Excerpts from a dataset:
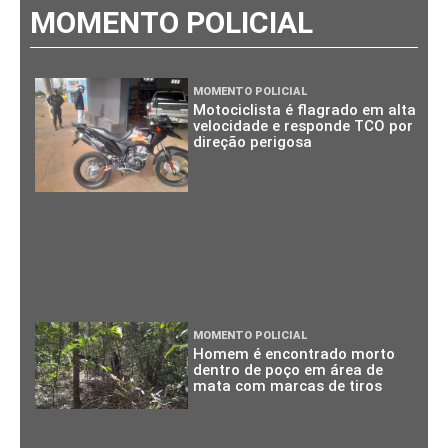
MOMENTO POLICIAL
MOMENTO POLICIAL
Motociclista é flagrado em alta
velocidade e responde TCO por
direção perigosa
MOMENTO POLICIAL
Homem é encontrado morto
dentro de poço em área de
mata com marcas de tiros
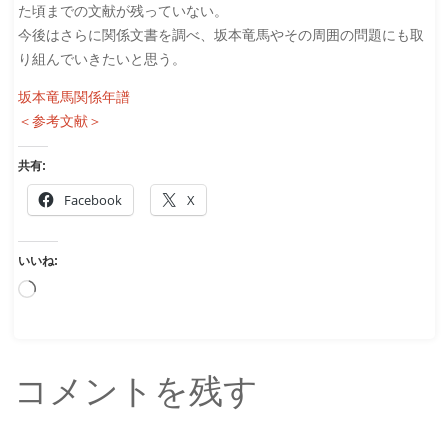
た頃までの文献が残っていない。
今後はさらに関係文書を調べ、坂本竜馬やその周囲の問題にも取
り組んでいきたいと思う。
坂本竜馬関係年譜
＜参考文献＞
共有:
Facebook
X
いいね:
読
み
込
み
コメントを残す
中…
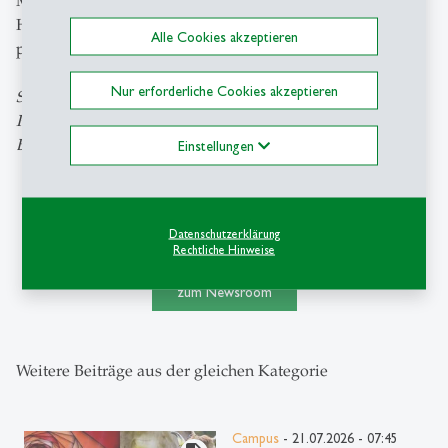
Migrationshintergrund oder die sozioökonomische
Herkunft unsere Perspektiven und unser Verhalten
Alle Cookies akzeptieren
prägen.»
Nur erforderliche Cookies akzeptieren
Studierende, die sich für eine Teilnahme am Coaching-
Programm interessieren, können sich
hier
bewerben. Die
Bewerbungsfrist läuft bis am 2. Oktober.
Einstellungen
Datenschutzerklärung
Rechtliche Hinweise
zum Newsroom
Weitere Beiträge aus der gleichen Kategorie
Campus
- 21.07.2026 - 07:45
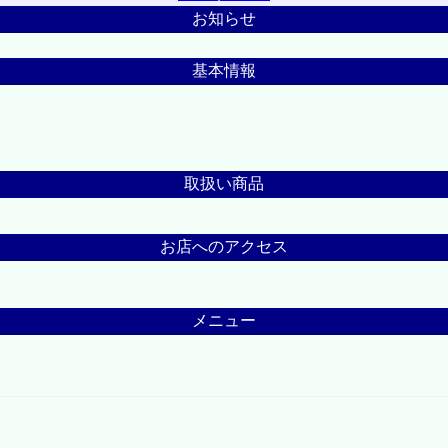
お知らせ
基本情報
取扱い商品
お店へのアクセス
メニュー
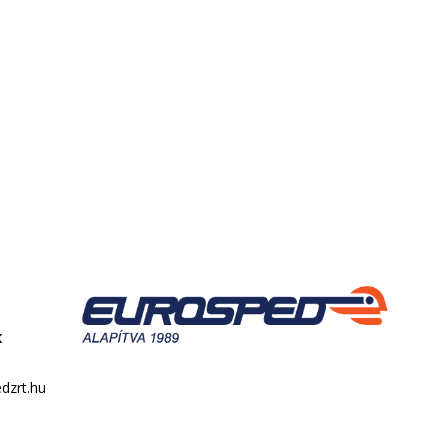
k
dzrt.hu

WHAT NEEDS TO BE DONE => From the line containing "た頃までの文献が残っていない。" to the final line of the entries, both included, transcribe every line exactly, omit the pictures, and add nothing more.

WRITTEN RESPONSE =>
た頃までの文献が残っていない。
今後はさらに関係文書を調べ、坂本竜馬やその周囲の問題にも取
り組んでいきたいと思う。
坂本竜馬関係年譜
＜参考文献＞
共有:
Facebook
X
いいね:
読
み
込
み
コメントを残す
中…
Migrationshintergrund oder die sozioökonomische
Herkunft unsere Perspektiven und unser Verhalten
Alle Cookies akzeptieren
prägen.»
Nur erforderliche Cookies akzeptieren
Studierende, die sich für eine Teilnahme am Coaching-
Programm interessieren, können sich
hier
bewerben. Die
Bewerbungsfrist läuft bis am 2. Oktober.
Einstellungen
Datenschutzerklärung
Rechtliche Hinweise
zum Newsroom
Weitere Beiträge aus der gleichen Kategorie
Campus
- 21.07.2026 - 07:45
お知らせ
基本情報
取扱い商品
お店へのアクセス
メニュー
k
dzrt.hu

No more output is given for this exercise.